More Jacksonville, Fla., firms better prepared for disasters, but not enough say statistics

Jun. 5--With the start of another tempestuous hurricane season, businesses -- large and small -- might want to dust off their hurricane preparedness manuals. After all, the consequences of not having a Plan B if a hurricane knocks out the power or destroys a building can financially drown a company.

Consider this: In the first year after Hurricane Andrew, about 50 percent of affected business in Florida went bankrupt, said John Phelps, director of risk management at Blue Cross and Blue Shield of Florida. That number rose to about three-quarters in the second and third years after the hurricane struck, he said.

A major reason: Business went under because they couldn't recover or do so fast enough.

"They lost business," Phelps said, "employees found jobs elsewhere."

About 68 percent of local small businesses say they do not have a current and effective recovery plan to deal with disasters like a hurricane, according to a CenterBank survey of about 7,500 area firms.

Jacksonville-based W&O Supply last year learned the importance of having a disaster plan -- the hard way.

Hurricane Katrina wreaked havoc on the distribution company's Mobile, Ala., warehouse, ripping off the roof and knocking down the walls. The warehouse was shuttered for two weeks.

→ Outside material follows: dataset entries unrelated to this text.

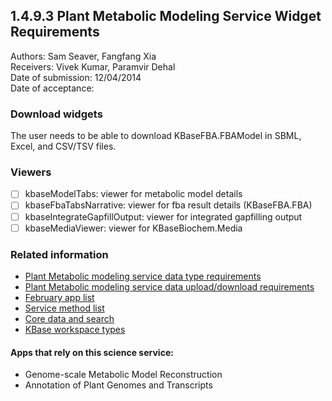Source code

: 1.4.9.3 Plant Metabolic Modeling Service Widget Requirements
------------------------------------------------------------------------------

Authors: Sam Seaver, Fangfang Xia  
Receivers: Vivek Kumar, Paramvir Dehal  
Date of submission: 12/04/2014  
Date of acceptance:   

### Download widgets

The user needs to be able to download KBaseFBA.FBAModel in SBML,
Excel, and CSV/TSV files.

### Viewers

- [ ] kbaseModelTabs: viewer for metabolic model details
- [ ] kbaseFbaTabsNarrative: viewer for fba result details (KBaseFBA.FBA)
- [ ] kbaseIntegrateGapfillOutput: viewer for integrated gapfilling output
- [ ] kbaseMediaViewer: viewer for KBaseBiochem.Media

### Related information

- [Plant Metabolic modeling service data type requirements](https://github.com/levinas/WBS-Science-Service-Deliverables/blob/master/1.4.9.1-Plant-Metabolic-Modeling-Service-Data-Type-Requirements.md)
- [Plant Metabolic modeling service data upload/download requirements](https://github.com/levinas/WBS-Science-Service-Deliverables/blob/master/1.4.9.2-Plant-Metabolic-Modeling-Service-Data-Upload-Download-Requirements.md)
- [February app list](https://docs.google.com/spreadsheets/d/1jIyMrAnG1GJP6i0qgFmah9cM51BpcpvC-SAmPaJArM4/edit#gid=0)
- [Service method list](https://docs.google.com/spreadsheets/d/1XeYR-ZFsldHVB7I8yPkP-aGPlzXqY7cU1gTArRXZs78/edit?usp=sharing)
- [Core data and search](https://docs.google.com/spreadsheets/d/1auAfLVc1ogs6SBOIAqCp6GG8gUr19b-gW2VqSBAA7jo/edit#gid=940808100)
- [KBase workspace types](http://narrative.kbase.us/functional-site/#/spec/storage/0)


#### Apps that rely on this science service:

- Genome-scale Metabolic Model Reconstruction
- Annotation of Plant Genomes and Transcripts
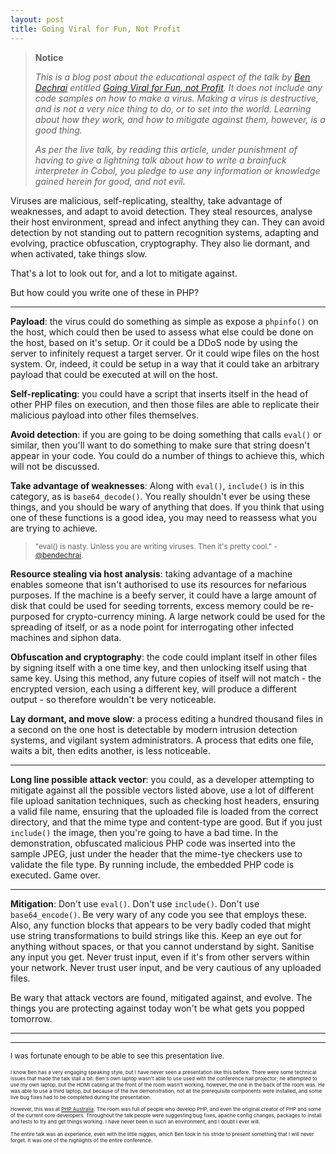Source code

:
 ```yaml
---
layout: post
title: Going Viral for Fun, Not Profit
---
```


> **Notice**
> 
> *This is a blog post about the educational aspect of the talk by [Ben Dechrai](https://bendechrai.com/) entitled [Going Viral for Fun, not Profit](http://lanyrd.com/2015/phpaustralia/sdhcyz/). It does not include any code samples on how to make a virus. Making a virus is destructive, and is not a very nice thing to do, or to set into the world. Learning about how they work, and how to mitigate against them, however, is a good thing.*
> 
> *As per the live talk, by reading this article, under punishment of having to give a lightning talk about how to write a brainfuck interpreter in Cobol, you pledge to use any information or knowledge gained herein for good, and not evil.*


Viruses are malicious, self-replicating, stealthy, take advantage of weaknesses, and adapt to avoid detection. They steal resources, analyse their host environment, spread and infect anything they can. They can avoid detection by not standing out to pattern recognition systems, adapting and evolving, practice obfuscation, cryptography. They also lie dormant, and when activated, take things slow. 

That's a lot to look out for, and a lot to mitigate against. 

But how could you write one of these in PHP?

----

**Payload**: the virus could do something as simple as expose a `phpinfo()` on the host, which could then be used to assess what else could be done on the host, based on it's setup. Or it could be a DDoS node by using the server to infinitely request a target server. Or it could wipe files on the host system. Or, indeed, it could be setup in a way that it could take an arbitrary payload that could be executed at will on the host. 

**Self-replicating**: you could have a script that inserts itself in the head of other PHP files on execution, and then those files are able to replicate their malicious payload into other files themselves. 

**Avoid detection**: if you are going to be doing something that calls `eval()` or similar, then you'll want to do something to make sure that string doesn't appear in your code. You could do a number of things to achieve this, which will not be discussed.

**Take advantage of weaknesses**: Along with `eval()`, `include()` is in this category, as is `base64_decode()`. You really shouldn't ever be using these things, and you should be wary of anything that does. If you think that using one of these functions is a good idea, you may need to reassess what you are trying to achieve. 

> <small> "eval() is nasty. Unless you are writing viruses. Then it's pretty cool." - [@bendechrai](https://twitter.com/glasnt/status/575828698554720256). </small>

**Resource stealing via host analysis**: taking advantage of a machine enables someone that isn't authorised to use its resources for nefarious purposes. If the machine is a beefy server, it could have a large amount of disk that could be used for seeding torrents, excess memory could be re-purposed for crypto-currency mining. A large network could be used for the spreading of itself, or as a node point for interrogating other infected machines and siphon data. 

**Obfuscation and cryptography**: the code could implant itself in other files by signing itself with a one time key, and then unlocking itself using that same key. Using this method, any future copies of itself will not match - the encrypted version, each using a different key, will produce a different output - so therefore wouldn't be very noticeable. 

**Lay dormant, and move slow**: a process editing a hundred thousand files in a second on the one host is detectable by modern intrusion detection systems, and vigilant system administrators. A process that edits one file, waits a bit, then edits another, is less noticeable. 

-----

**Long line possible attack vector**: you could, as a developer attempting to mitigate against all the possible vectors listed above, use a lot of different file upload sanitation techniques, such as checking host headers, ensuring a valid file name, ensuring that the uploaded file is loaded from the correct directory, and that the mime type and content-type are good. But if you just `include()` the image, then you're going to have a bad time. In the demonstration, obfuscated malicious PHP code was inserted into the sample JPEG, just under the header that the mime-tye checkers use to validate the file type. By running include, the embedded PHP code is executed. Game over. 

---------

**Mitigation**: Don't use `eval()`. Don't use `include()`. Don't use `base64_encode()`. Be very wary of any code you see that employs these. Also, any function blocks that appears to be very badly coded that might use string transformations to build strings like this. Keep an eye out for anything without spaces, or that you cannot understand by sight. Sanitise any input you get. Never trust input, even if it's from other servers within your network. Never trust user input, and be very cautious of any uploaded files.

Be wary that attack vectors are found, mitigated against, and evolve. The things you are protecting against today won't be what gets you popped tomorrow. 

--------

--------

<small>I was fortunate enough to be able to see this presentation live.<small>

<small>I know Ben has a very engaging speaking style, but I have never seen a presentation like this before. There were some technical issues that made the talk stall a bit: Ben's own laptop wasn't able to use used with the conference hall projector; he attempted to use my own laptop, but the HDMI cabling at the front of the room wasn't working, however, the one in the back of the room was. He was able to use a third laptop, but because of the live demonstration, not all the prerequisite components were installed, and some live bug fixes had to be completed during the presentation. </small>

<small>However, this was at [PHP Australia](http://phpconference.com.au). The room was full of people who develop PHP, and even the original creator of PHP and some of the current core developers. Throughout the talk people were suggesting bug fixes, apache config changes, packages to install and tests to try and get things working. I have never been in such an environment, and I doubt I ever will. </small>
 
<small>The entire talk was an experience, even with the little niggles, which Ben took in his stride to present something that I will never forget. It was one of the highlights of the entire conference. 
</small>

W&O's New Orleans warehouse suffered minimal damage but the extensive damage to the city kept the distribution center closed for nearly five weeks, Chief Financial Officer Peter Osterman said.

In the end, Katrina cost W&O more than $1 million in lost revenue. The company estimated its recovery and rebuilding tab totaled upwards of $500,000 before insurance payouts.

This hurricane season, W&O has instituted measures -- including the relocation of communication infrastructure to a more secure off-site location -- to keep its operations humming.

"You can be out of business if you don't have the necessary resources and precautions to weather the potential impact of a hurricane," Osterman said -- a dire warning on the eve of the 2006 Atlantic hurricane season, which could churn out up to 16 named storms including six major hurricanes, according to the Associated Press.

How to Prepare Your Business

The Times-Union has compiled tips from the U.S. Department of Homeland Security's Federal Emergency Management Agency and CDW Government Inc. that businesses can follow to help with recovery if disaster strikes.

1. Identify and appoint a team of first responders to tackle disasters.

Blue Cross has a team of about 21 emergency responders. The team, which includes workers from human resources, claims processing and IT, are available 24/7 to respond to adverse events like a hurricane. They evaluate the situation and decide what needs to be done to support critical business operations like customer service and payroll processing.

2. Back up sensitive data and store copies of it off-site.

The MPS Group houses its Information Technology infrastructure, including servers, at a Southside building which can withstand Category 4 hurricanes. If a hurricane is expected to hit the First Coast, MPS overnights back-up tapes of sensitive information like payroll data and customer and employee databases to a site in Atlanta. The company sends a team of employees with the data. If local operations get hit, MPS can keep paying employees around the country and place clients with its contract workers.

3. Have backup generators and alternate power supplies for critical applications.